As the NHL inches closer to Phase 2 of its pandemic reopening plan, which will allow for voluntary small-group workouts to begin, the Washington Capitals are getting ready.
Capitals general manager Brian MacLellan told reporters Friday that the team has been in contact with government officials about making sure the facility in Arlington, Virginia, can reopen when the NHL enacts Phase 2.
Sports have begun to return in Virginia, though under strict limitations. D.C. United began having individual workouts Friday at Segra Field in Leesburg, Va., under Major League Soccer guidelines; players were not allow to share equipment, which meant no passing or shooting balls.
“This phase I think is up to the players,” MacLellan said. “We’re making our facility available. European players, if they have some workout area that they want to go, they can go to that. Players living in other cities are allowed to go to rinks in their cities. It’s not a decision from team management. We’re trying to make ours available health-wise, get the ice in, have some protocols in place (using) the direction from the league and from the medical experts on how we can make our facility available.”
The league’s guidelines for Phase 2 say a maximum of six players can participate in on-ice workouts at a time. Many players likely will relish the opportunity; John Carlson recently said he hasn’t skated at all since the season was suspended March 12.
Phase 3, a training-camp period to get 24 teams ready for the modified postseason tournament, will not start before July 10 and is expected to last around three weeks.
“European guys, guys coming from out of town, I think they’ll filter in as we get closer to July 10, if that’s the actual date for training camp,” MacLellan said. “I think guys will try and time it where they work out at home, kind of schedule in their two-week quarantine and a little bit period to skate, and then go to training camp.”

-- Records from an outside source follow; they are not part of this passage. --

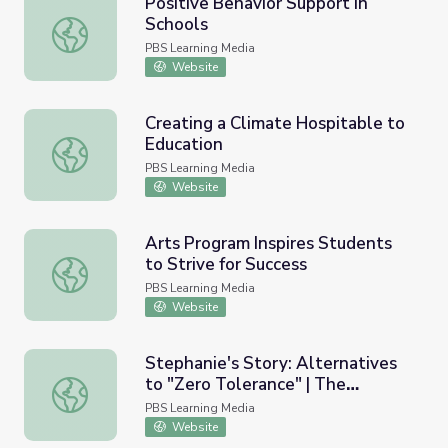
Positive Behavior Support in
Schools
Positive Behavior Support in Schools
PBS Learning Media
Website
Creating a Climate Hospitable to
Education
Creating a Climate Hospitable to Education
PBS Learning Media
Website
Arts Program Inspires Students
to Strive for Success
Arts Program Inspires Students to Strive for Success
PBS Learning Media
Website
Stephanie's Story: Alternatives
to "Zero Tolerance" | The
Stephanie's Story: Alternatives to "Zero Tolerance" | T
Graduates Film Module
PBS Learning Media
Website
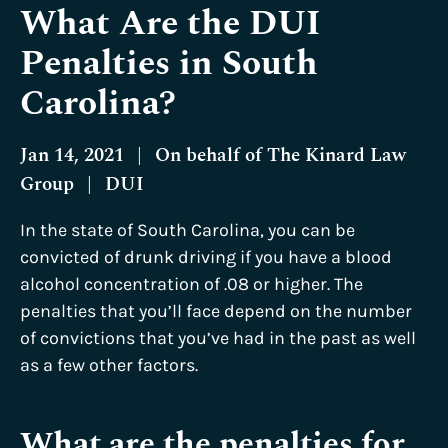
What Are the DUI
Penalties in South
Carolina?
Jan 14, 2021
|
On behalf of
The Kinard Law
Group
|
DUI
In the state of South Carolina, you can be
convicted of drunk driving if you have a blood
alcohol concentration of .08 or higher. The
penalties that you’ll face depend on the number
of convictions that you’ve had in the past as well
as a few other factors.
What are the penalties for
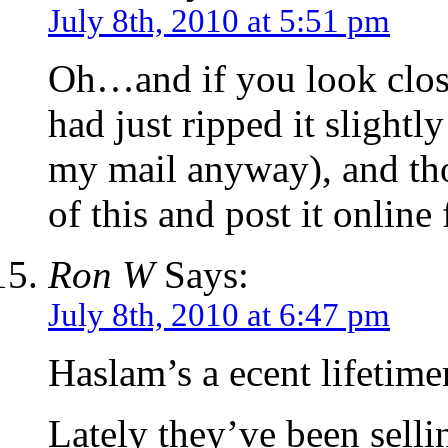
July 8th, 2010 at 5:51 pm
Oh…and if you look closel
had just ripped it slightl
my mail anyway), and th
of this and post it online
Ron W
Says:
July 8th, 2010 at 6:47 pm
Haslam’s a ecent lifetim
Lately they’ve been selli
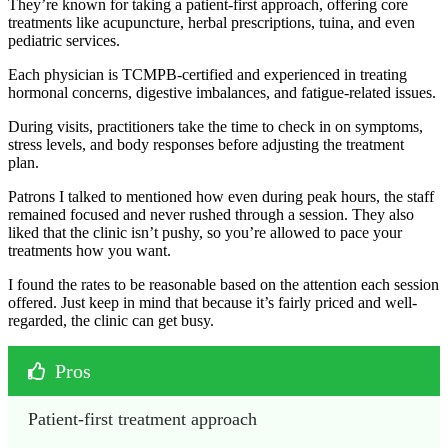
They’re known for taking a patient-first approach, offering core
treatments like acupuncture, herbal prescriptions, tuina, and even
pediatric services.
Each physician is TCMPB-certified and experienced in treating
hormonal concerns, digestive imbalances, and fatigue-related issues.
During visits, practitioners take the time to check in on symptoms,
stress levels, and body responses before adjusting the treatment
plan.
Patrons I talked to mentioned how even during peak hours, the staff
remained focused and never rushed through a session. They also
liked that the clinic isn’t pushy, so you’re allowed to pace your
treatments how you want.
I found the rates to be reasonable based on the attention each session
offered. Just keep in mind that because it’s fairly priced and well-
regarded, the clinic can get busy.
Pros
Patient-first treatment approach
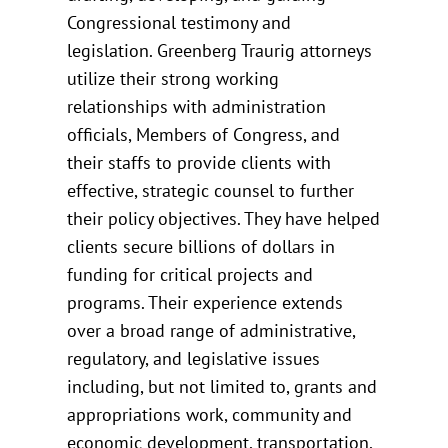
Congressional testimony and
legislation. Greenberg Traurig attorneys
utilize their strong working
relationships with administration
officials, Members of Congress, and
their staffs to provide clients with
effective, strategic counsel to further
their policy objectives. They have helped
clients secure billions of dollars in
funding for critical projects and
programs. Their experience extends
over a broad range of administrative,
regulatory, and legislative issues
including, but not limited to, grants and
appropriations work, community and
economic development, transportation,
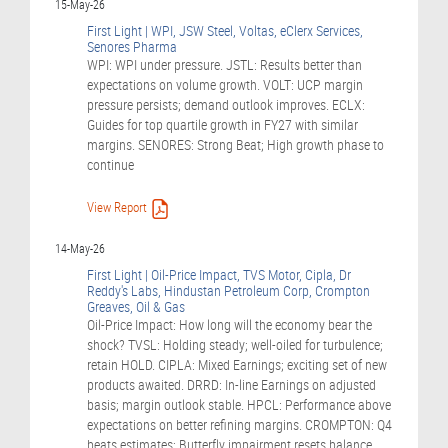
15-May-26
First Light | WPI, JSW Steel, Voltas, eClerx Services,
Senores Pharma
WPI: WPI under pressure. JSTL: Results better than
expectations on volume growth. VOLT: UCP margin
pressure persists; demand outlook improves. ECLX:
Guides for top quartile growth in FY27 with similar
margins. SENORES: Strong Beat; High growth phase to
continue
View Report
14-May-26
First Light | Oil-Price Impact, TVS Motor, Cipla, Dr
Reddy's Labs, Hindustan Petroleum Corp, Crompton
Greaves, Oil & Gas
Oil-Price Impact: How long will the economy bear the
shock? TVSL: Holding steady; well-oiled for turbulence;
retain HOLD. CIPLA: Mixed Earnings; exciting set of new
products awaited. DRRD: In-line Earnings on adjusted
basis; margin outlook stable. HPCL: Performance above
expectations on better refining margins. CROMPTON: Q4
beats estimates; Butterfly impairment resets balance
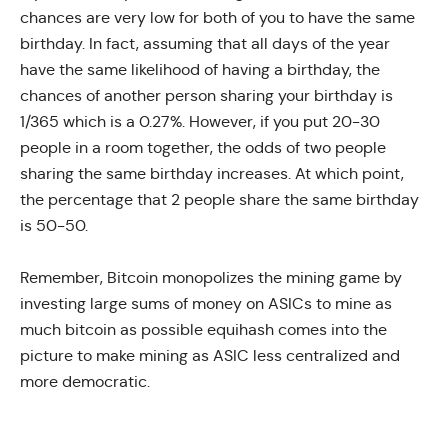
chances are very low for both of you to have the same
birthday. In fact, assuming that all days of the year
have the same likelihood of having a birthday, the
chances of another person sharing your birthday is
1/365 which is a 0.27%. However, if you put 20-30
people in a room together, the odds of two people
sharing the same birthday increases. At which point,
the percentage that 2 people share the same birthday
is 50-50.
Remember, Bitcoin monopolizes the mining game by
investing large sums of money on ASICs to mine as
much bitcoin as possible equihash comes into the
picture to make mining as ASIC less centralized and
more democratic.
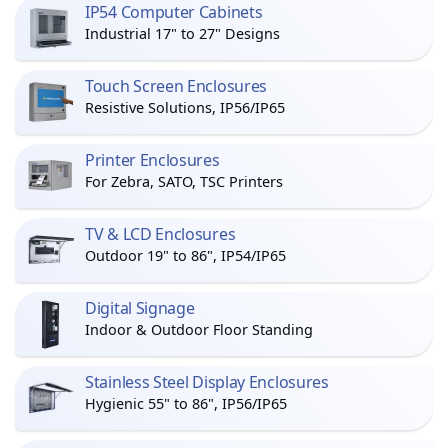
IP54 Computer Cabinets
Industrial 17" to 27" Designs
Touch Screen Enclosures
Resistive Solutions, IP56/IP65
Printer Enclosures
For Zebra, SATO, TSC Printers
TV & LCD Enclosures
Outdoor 19" to 86", IP54/IP65
Digital Signage
Indoor & Outdoor Floor Standing
Stainless Steel Display Enclosures
Hygienic 55" to 86", IP56/IP65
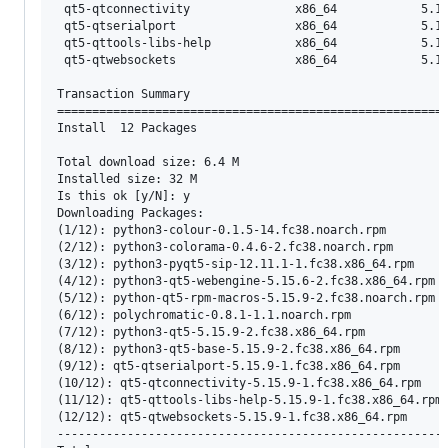
 qt5-qtconnectivity               x86_64            5.15
 qt5-qtserialport                 x86_64            5.15
 qt5-qttools-libs-help            x86_64            5.15
 qt5-qtwebsockets                 x86_64            5.15
Transaction Summary

========================================================
Install  12 Packages

Total download size: 6.4 M

Installed size: 32 M

Is this ok [y/N]: y

Downloading Packages:

(1/12): python3-colour-0.1.5-14.fc38.noarch.rpm        
(2/12): python3-colorama-0.4.6-2.fc38.noarch.rpm       
(3/12): python3-pyqt5-sip-12.11.1-1.fc38.x86_64.rpm    
(4/12): python3-qt5-webengine-5.15.6-2.fc38.x86_64.rpm 
(5/12): python-qt5-rpm-macros-5.15.9-2.fc38.noarch.rpm 
(6/12): polychromatic-0.8.1-1.1.noarch.rpm             
(7/12): python3-qt5-5.15.9-2.fc38.x86_64.rpm           
(8/12): python3-qt5-base-5.15.9-2.fc38.x86_64.rpm      
(9/12): qt5-qtserialport-5.15.9-1.fc38.x86_64.rpm      
(10/12): qt5-qtconnectivity-5.15.9-1.fc38.x86_64.rpm   
(11/12): qt5-qttools-libs-help-5.15.9-1.fc38.x86_64.rpm
(12/12): qt5-qtwebsockets-5.15.9-1.fc38.x86_64.rpm     
--------------------------------------------------------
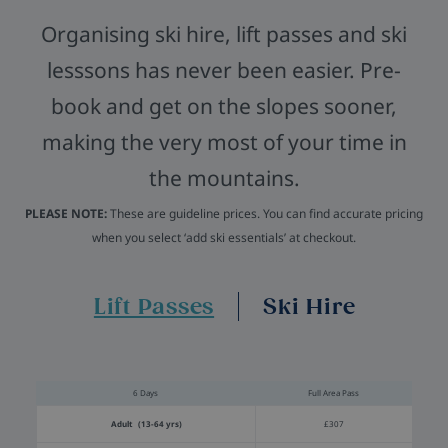
Organising ski hire, lift passes and ski
lesssons has never been easier. Pre-
book and get on the slopes sooner,
making the very most of your time in
the mountains.
PLEASE NOTE:
These are guideline prices. You can find accurate pricing
when you select ‘add ski essentials’ at checkout.
Lift Passes
Ski Hire
6 Days
Full Area Pass
Adult (13-64 yrs)
£307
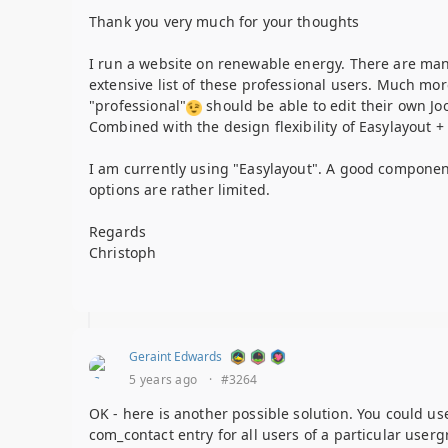
Thank you very much for your thoughts
I run a website on renewable energy. There are many 
extensive list of these professional users. Much mor
"professional"
should be able to edit their own Joo
Combined with the design flexibility of Easylayout + t
I am currently using "Easylayout". A good component 
options are rather limited.
Regards
Christoph
Geraint Edwards
5 years ago
·
#3264
OK - here is another possible solution. You could u
com_contact entry for all users of a particular userg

The general manager hasn’t spoken with individual players about their desire and timeline to come back to the D.C. area, but said he knows everyone will have different levels of comfort and risk tolerance about playing during or after the pandemic.
“Some people, they treat it as a flu virus. Some people are very worried about becoming in contact (with it),” MacLellan said. “We have to treat each player individually, and how their belief system is. We’ve got to try and make them as comfortable as they can. If they are not comfortable, we got to try and work with them and move forward.”